Wherever Islam has become the dominant religious tradition, Christians have fared quite poorly. With a few exceptions—the reconquista of the Iberian Peninsula and independence movements in the Balkans and Greece—Christians pushing back against this aggressive religio-political coercion is decidedly rare. For the sizable Christian communities that remain, life is painful and dangerous. Just ask Egypt’s Copts or the Catholic and Orthodox communities that barely held on in Iraq and Syria under the Islamic State.

In sum, we can identify three salient reasons for the dreadful plight of Christians in the Muslim world. The first is theological: the doctrinal heart of Christianity—the Trinity, the Incarnation, and the crucifixion—are viewed with disdain by the Quran and Muslim clerics, who see these doctrines as blasphemous and insulting. The second is historical: since its inception, Islam has been in conflict with Christianity, conquering predominantly Christian lands and Islamizing them, converting local populations through various coercive measures and martyring resisters.

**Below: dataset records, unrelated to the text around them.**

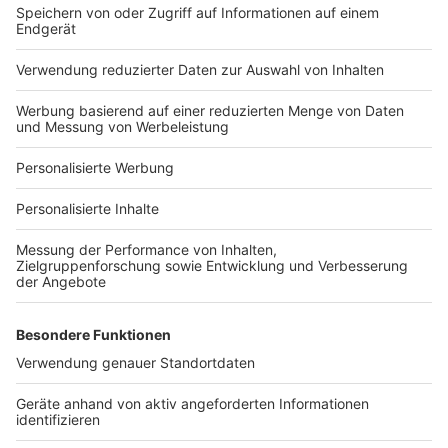
Bauprojekt-Quiz
Häuser-Suche
Hausanbieter-Suche
Bauprojekt-Profil
Für Unternehmen
Ihre Baufirma auf bauen.de
Kostenloses Infogespräch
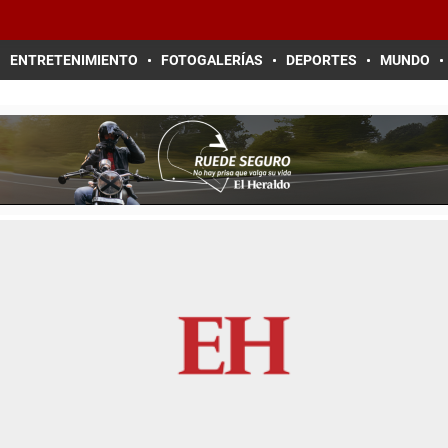
ENTRETENIMIENTO
FOTOGALERÍAS
DEPORTES
MUNDO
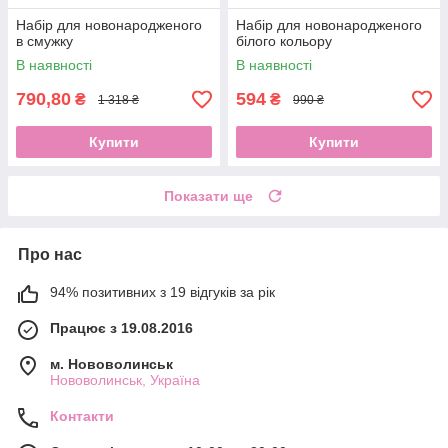
Набір для новонародженого
Набір для новонародженого
в смужку
білого кольору
В наявності
В наявності
790,80
594
₴
₴
1 318 ₴
990 ₴
Купити
Купити
Показати ще
Про нас
94% позитивних з 19 відгуків за рік
Працює з 19.08.2016
м. Нововолинськ
Нововолинськ, Україна
Контакти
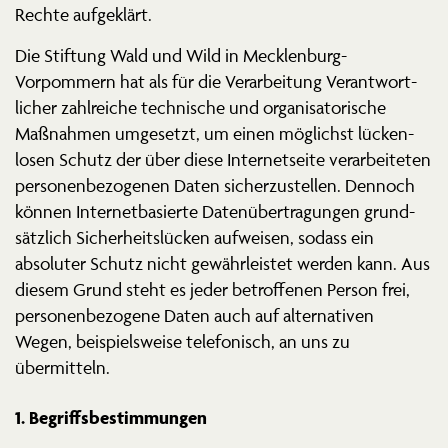
Rechte aufgeklärt.
Die Stiftung Wald und Wild in Mecklenburg-
Vorpommern hat als für die Verar­beitung Verant­wort­
licher zahlreiche technische und organi­sa­to­rische
Maßnahmen umgesetzt, um einen möglichst lücken­
losen Schutz der über diese Inter­net­seite verar­bei­teten
perso­nen­be­zo­genen Daten sicher­zu­stellen. Dennoch
können Inter­net­ba­sierte Daten­über­tra­gungen grund­
sätzlich Sicher­heits­lücken aufweisen, sodass ein
absoluter Schutz nicht gewähr­leistet werden kann. Aus
diesem Grund steht es jeder betrof­fenen Person frei,
perso­nen­be­zogene Daten auch auf alter­na­tiven
Wegen, beispiels­weise telefo­nisch, an uns zu
übermitteln.
1. Begriffs­be­stim­mungen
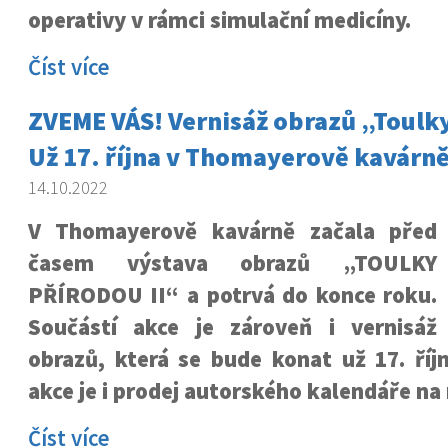
operativy v rámci simulační medicíny.
Číst více
ZVEME VÁS! Vernisáž obrazů „Toulky
Už 17. října v Thomayerově kavárn
14.10.2022
V Thomayerově kavárně začala před
časem výstava obrazů „TOULKY
PŘÍRODOU II“ a potrvá do konce roku.
Součástí akce je zároveň i vernisáž
obrazů, která se bude konat už 17. říj
akce je i prodej autorského kalendáře na 
Číst více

And the third is political: Muslim-majority nations in the present day seek to purify their lands of wrong religion (the Urdu word pak as in Pakistan means “pure”) through various laws and policies that make life egregiously difficult for Christian minority populations.

This raises uncomfortable questions for both Christians and Muslims. Can the two religions co-exist? Certainly, the West has been a test case. It’s a somewhat positive story: in historically Christian nations like America, Muslims have done quite well, succeeding in every imaginable profession and even entering politics (though we must also acknowledge radicalization of some Muslim youths, who have committed terrorist attacks in the United States, the United Kingdom, and France).

Unfortunately, the reverse is rarely the case—Christians in Muslim-majority countries are usually poorer than their Muslim neighbors, and they are often excluded into ghettoes, as is the case for some of my Pakistani Catholic friends who have now returned home. In many cases, Christians’ freedom to practice their religion is greatly circumscribed, and there is certainly no permitted evangelization toward Muslims (no Catholic Answers welcome here!). This is reason to pray for our brothers and sisters in Christ in Muslim-majority countries, and perhaps to entreat our leaders to address the injustices they suffer. God knows they need prayers and entreaties both.